> Recorded information
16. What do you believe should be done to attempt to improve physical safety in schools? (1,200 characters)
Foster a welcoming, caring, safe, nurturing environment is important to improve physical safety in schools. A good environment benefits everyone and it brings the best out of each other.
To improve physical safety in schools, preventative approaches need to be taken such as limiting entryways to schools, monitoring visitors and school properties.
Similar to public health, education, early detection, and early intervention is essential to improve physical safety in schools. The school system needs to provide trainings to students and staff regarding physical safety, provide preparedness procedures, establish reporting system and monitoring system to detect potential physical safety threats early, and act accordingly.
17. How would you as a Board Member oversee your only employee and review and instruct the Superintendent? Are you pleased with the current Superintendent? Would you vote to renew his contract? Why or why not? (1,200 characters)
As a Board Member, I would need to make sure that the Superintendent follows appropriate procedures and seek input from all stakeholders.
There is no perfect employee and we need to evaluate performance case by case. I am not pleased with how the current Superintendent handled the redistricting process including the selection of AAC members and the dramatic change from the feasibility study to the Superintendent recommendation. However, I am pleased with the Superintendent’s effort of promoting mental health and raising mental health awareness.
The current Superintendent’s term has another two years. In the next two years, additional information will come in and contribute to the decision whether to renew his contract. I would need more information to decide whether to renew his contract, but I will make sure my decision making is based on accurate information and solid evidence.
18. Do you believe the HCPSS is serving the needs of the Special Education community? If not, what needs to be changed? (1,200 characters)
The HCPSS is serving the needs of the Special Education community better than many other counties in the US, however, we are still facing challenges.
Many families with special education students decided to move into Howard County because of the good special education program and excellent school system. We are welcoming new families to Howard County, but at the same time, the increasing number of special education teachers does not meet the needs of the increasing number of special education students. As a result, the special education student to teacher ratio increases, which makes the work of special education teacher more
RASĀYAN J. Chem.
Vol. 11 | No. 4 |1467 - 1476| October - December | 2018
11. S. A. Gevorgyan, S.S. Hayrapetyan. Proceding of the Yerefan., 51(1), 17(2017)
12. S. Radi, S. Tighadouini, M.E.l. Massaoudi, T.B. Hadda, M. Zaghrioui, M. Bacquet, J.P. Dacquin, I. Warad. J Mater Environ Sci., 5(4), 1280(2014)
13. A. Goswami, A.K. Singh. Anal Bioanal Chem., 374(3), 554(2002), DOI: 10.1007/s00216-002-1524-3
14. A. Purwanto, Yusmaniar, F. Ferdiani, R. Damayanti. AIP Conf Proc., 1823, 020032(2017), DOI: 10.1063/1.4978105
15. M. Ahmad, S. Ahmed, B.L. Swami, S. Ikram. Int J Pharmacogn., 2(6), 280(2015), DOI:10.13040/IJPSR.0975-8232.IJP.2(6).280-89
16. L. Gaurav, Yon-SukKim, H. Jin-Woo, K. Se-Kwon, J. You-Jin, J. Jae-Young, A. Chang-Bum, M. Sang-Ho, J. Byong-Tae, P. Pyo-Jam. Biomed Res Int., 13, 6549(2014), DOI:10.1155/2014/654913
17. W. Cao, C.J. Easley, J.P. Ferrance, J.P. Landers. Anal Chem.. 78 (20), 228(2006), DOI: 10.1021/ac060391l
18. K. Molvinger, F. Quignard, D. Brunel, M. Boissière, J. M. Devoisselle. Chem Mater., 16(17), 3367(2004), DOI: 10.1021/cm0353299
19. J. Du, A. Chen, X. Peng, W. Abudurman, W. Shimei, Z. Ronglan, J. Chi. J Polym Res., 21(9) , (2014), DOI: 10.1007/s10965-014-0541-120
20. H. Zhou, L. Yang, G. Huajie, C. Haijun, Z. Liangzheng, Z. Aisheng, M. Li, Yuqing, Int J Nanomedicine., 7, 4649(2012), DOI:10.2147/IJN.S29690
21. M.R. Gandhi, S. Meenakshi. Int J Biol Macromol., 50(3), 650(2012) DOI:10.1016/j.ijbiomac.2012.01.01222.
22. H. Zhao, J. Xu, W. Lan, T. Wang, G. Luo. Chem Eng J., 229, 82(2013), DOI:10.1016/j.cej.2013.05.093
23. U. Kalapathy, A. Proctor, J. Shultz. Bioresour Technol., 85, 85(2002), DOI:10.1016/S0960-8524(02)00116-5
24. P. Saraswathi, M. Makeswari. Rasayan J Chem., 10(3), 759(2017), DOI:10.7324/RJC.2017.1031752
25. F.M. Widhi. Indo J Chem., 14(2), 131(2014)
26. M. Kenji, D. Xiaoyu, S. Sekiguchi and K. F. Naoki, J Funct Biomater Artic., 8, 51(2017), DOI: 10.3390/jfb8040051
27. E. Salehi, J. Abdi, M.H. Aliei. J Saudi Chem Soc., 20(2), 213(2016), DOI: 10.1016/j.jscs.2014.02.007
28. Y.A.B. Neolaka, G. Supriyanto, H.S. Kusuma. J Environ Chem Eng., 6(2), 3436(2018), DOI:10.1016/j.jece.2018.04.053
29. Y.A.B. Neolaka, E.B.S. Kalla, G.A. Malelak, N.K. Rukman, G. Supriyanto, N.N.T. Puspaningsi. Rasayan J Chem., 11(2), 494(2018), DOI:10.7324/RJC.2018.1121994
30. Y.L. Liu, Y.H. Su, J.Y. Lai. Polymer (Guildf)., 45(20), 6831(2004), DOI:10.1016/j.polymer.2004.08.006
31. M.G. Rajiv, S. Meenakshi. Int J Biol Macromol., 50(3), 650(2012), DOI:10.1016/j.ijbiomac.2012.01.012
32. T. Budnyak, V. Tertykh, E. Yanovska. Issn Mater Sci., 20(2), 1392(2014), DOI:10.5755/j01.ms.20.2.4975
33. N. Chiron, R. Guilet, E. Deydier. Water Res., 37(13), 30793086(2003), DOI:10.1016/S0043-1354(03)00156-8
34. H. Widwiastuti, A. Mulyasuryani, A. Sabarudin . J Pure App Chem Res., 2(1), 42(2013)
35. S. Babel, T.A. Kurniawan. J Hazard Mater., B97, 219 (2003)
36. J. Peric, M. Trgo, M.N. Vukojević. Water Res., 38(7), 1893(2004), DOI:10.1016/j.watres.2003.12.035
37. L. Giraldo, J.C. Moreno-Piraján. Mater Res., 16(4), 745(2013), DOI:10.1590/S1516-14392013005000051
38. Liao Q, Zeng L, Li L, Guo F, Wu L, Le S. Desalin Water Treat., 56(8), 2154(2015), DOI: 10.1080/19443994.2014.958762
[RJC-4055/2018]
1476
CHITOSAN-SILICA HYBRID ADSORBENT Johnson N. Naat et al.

> Requirement
The entries are to be duplicated exactly, with nothing changed.

> Exercise output
16. What do you believe should be done to attempt to improve physical safety in schools? (1,200 characters)
Foster a welcoming, caring, safe, nurturing environment is important to improve physical safety in schools. A good environment benefits everyone and it brings the best out of each other.
To improve physical safety in schools, preventative approaches need to be taken such as limiting entryways to schools, monitoring visitors and school properties.
Similar to public health, education, early detection, and early intervention is essential to improve physical safety in schools. The school system needs to provide trainings to students and staff regarding physical safety, provide preparedness procedures, establish reporting system and monitoring system to detect potential physical safety threats early, and act accordingly.
17. How would you as a Board Member oversee your only employee and review and instruct the Superintendent? Are you pleased with the current Superintendent? Would you vote to renew his contract? Why or why not? (1,200 characters)
As a Board Member, I would need to make sure that the Superintendent follows appropriate procedures and seek input from all stakeholders.
There is no perfect employee and we need to evaluate performance case by case. I am not pleased with how the current Superintendent handled the redistricting process including the selection of AAC members and the dramatic change from the feasibility study to the Superintendent recommendation. However, I am pleased with the Superintendent’s effort of promoting mental health and raising mental health awareness.
The current Superintendent’s term has another two years. In the next two years, additional information will come in and contribute to the decision whether to renew his contract. I would need more information to decide whether to renew his contract, but I will make sure my decision making is based on accurate information and solid evidence.
18. Do you believe the HCPSS is serving the needs of the Special Education community? If not, what needs to be changed? (1,200 characters)
The HCPSS is serving the needs of the Special Education community better than many other counties in the US, however, we are still facing challenges.
Many families with special education students decided to move into Howard County because of the good special education program and excellent school system. We are welcoming new families to Howard County, but at the same time, the increasing number of special education teachers does not meet the needs of the increasing number of special education students. As a result, the special education student to teacher ratio increases, which makes the work of special education teacher more
RASĀYAN J. Chem.
Vol. 11 | No. 4 |1467 - 1476| October - December | 2018
11. S. A. Gevorgyan, S.S. Hayrapetyan. Proceding of the Yerefan., 51(1), 17(2017)
12. S. Radi, S. Tighadouini, M.E.l. Massaoudi, T.B. Hadda, M. Zaghrioui, M. Bacquet, J.P. Dacquin, I. Warad. J Mater Environ Sci., 5(4), 1280(2014)
13. A. Goswami, A.K. Singh. Anal Bioanal Chem., 374(3), 554(2002), DOI: 10.1007/s00216-002-1524-3
14. A. Purwanto, Yusmaniar, F. Ferdiani, R. Damayanti. AIP Conf Proc., 1823, 020032(2017), DOI: 10.1063/1.4978105
15. M. Ahmad, S. Ahmed, B.L. Swami, S. Ikram. Int J Pharmacogn., 2(6), 280(2015), DOI:10.13040/IJPSR.0975-8232.IJP.2(6).280-89
16. L. Gaurav, Yon-SukKim, H. Jin-Woo, K. Se-Kwon, J. You-Jin, J. Jae-Young, A. Chang-Bum, M. Sang-Ho, J. Byong-Tae, P. Pyo-Jam. Biomed Res Int., 13, 6549(2014), DOI:10.1155/2014/654913
17. W. Cao, C.J. Easley, J.P. Ferrance, J.P. Landers. Anal Chem.. 78 (20), 228(2006), DOI: 10.1021/ac060391l
18. K. Molvinger, F. Quignard, D. Brunel, M. Boissière, J. M. Devoisselle. Chem Mater., 16(17), 3367(2004), DOI: 10.1021/cm0353299
19. J. Du, A. Chen, X. Peng, W. Abudurman, W. Shimei, Z. Ronglan, J. Chi. J Polym Res., 21(9) , (2014), DOI: 10.1007/s10965-014-0541-120
20. H. Zhou, L. Yang, G. Huajie, C. Haijun, Z. Liangzheng, Z. Aisheng, M. Li, Yuqing, Int J Nanomedicine., 7, 4649(2012), DOI:10.2147/IJN.S29690
21. M.R. Gandhi, S. Meenakshi. Int J Biol Macromol., 50(3), 650(2012) DOI:10.1016/j.ijbiomac.2012.01.01222.
22. H. Zhao, J. Xu, W. Lan, T. Wang, G. Luo. Chem Eng J., 229, 82(2013), DOI:10.1016/j.cej.2013.05.093
23. U. Kalapathy, A. Proctor, J. Shultz. Bioresour Technol., 85, 85(2002), DOI:10.1016/S0960-8524(02)00116-5
24. P. Saraswathi, M. Makeswari. Rasayan J Chem., 10(3), 759(2017), DOI:10.7324/RJC.2017.1031752
25. F.M. Widhi. Indo J Chem., 14(2), 131(2014)
26. M. Kenji, D. Xiaoyu, S. Sekiguchi and K. F. Naoki, J Funct Biomater Artic., 8, 51(2017), DOI: 10.3390/jfb8040051
27. E. Salehi, J. Abdi, M.H. Aliei. J Saudi Chem Soc., 20(2), 213(2016), DOI: 10.1016/j.jscs.2014.02.007
28. Y.A.B. Neolaka, G. Supriyanto, H.S. Kusuma. J Environ Chem Eng., 6(2), 3436(2018), DOI:10.1016/j.jece.2018.04.053
29. Y.A.B. Neolaka, E.B.S. Kalla, G.A. Malelak, N.K. Rukman, G. Supriyanto, N.N.T. Puspaningsi. Rasayan J Chem., 11(2), 494(2018), DOI:10.7324/RJC.2018.1121994
30. Y.L. Liu, Y.H. Su, J.Y. Lai. Polymer (Guildf)., 45(20), 6831(2004), DOI:10.1016/j.polymer.2004.08.006
31. M.G. Rajiv, S. Meenakshi. Int J Biol Macromol., 50(3), 650(2012), DOI:10.1016/j.ijbiomac.2012.01.012
32. T. Budnyak, V. Tertykh, E. Yanovska. Issn Mater Sci., 20(2), 1392(2014), DOI:10.5755/j01.ms.20.2.4975
33. N. Chiron, R. Guilet, E. Deydier. Water Res., 37(13), 30793086(2003), DOI:10.1016/S0043-1354(03)00156-8
34. H. Widwiastuti, A. Mulyasuryani, A. Sabarudin . J Pure App Chem Res., 2(1), 42(2013)
35. S. Babel, T.A. Kurniawan. J Hazard Mater., B97, 219 (2003)
36. J. Peric, M. Trgo, M.N. Vukojević. Water Res., 38(7), 1893(2004), DOI:10.1016/j.watres.2003.12.035
37. L. Giraldo, J.C. Moreno-Piraján. Mater Res., 16(4), 745(2013), DOI:10.1590/S1516-14392013005000051
38. Liao Q, Zeng L, Li L, Guo F, Wu L, Le S. Desalin Water Treat., 56(8), 2154(2015), DOI: 10.1080/19443994.2014.958762
[RJC-4055/2018]
1476
CHITOSAN-SILICA HYBRID ADSORBENT Johnson N. Naat et al.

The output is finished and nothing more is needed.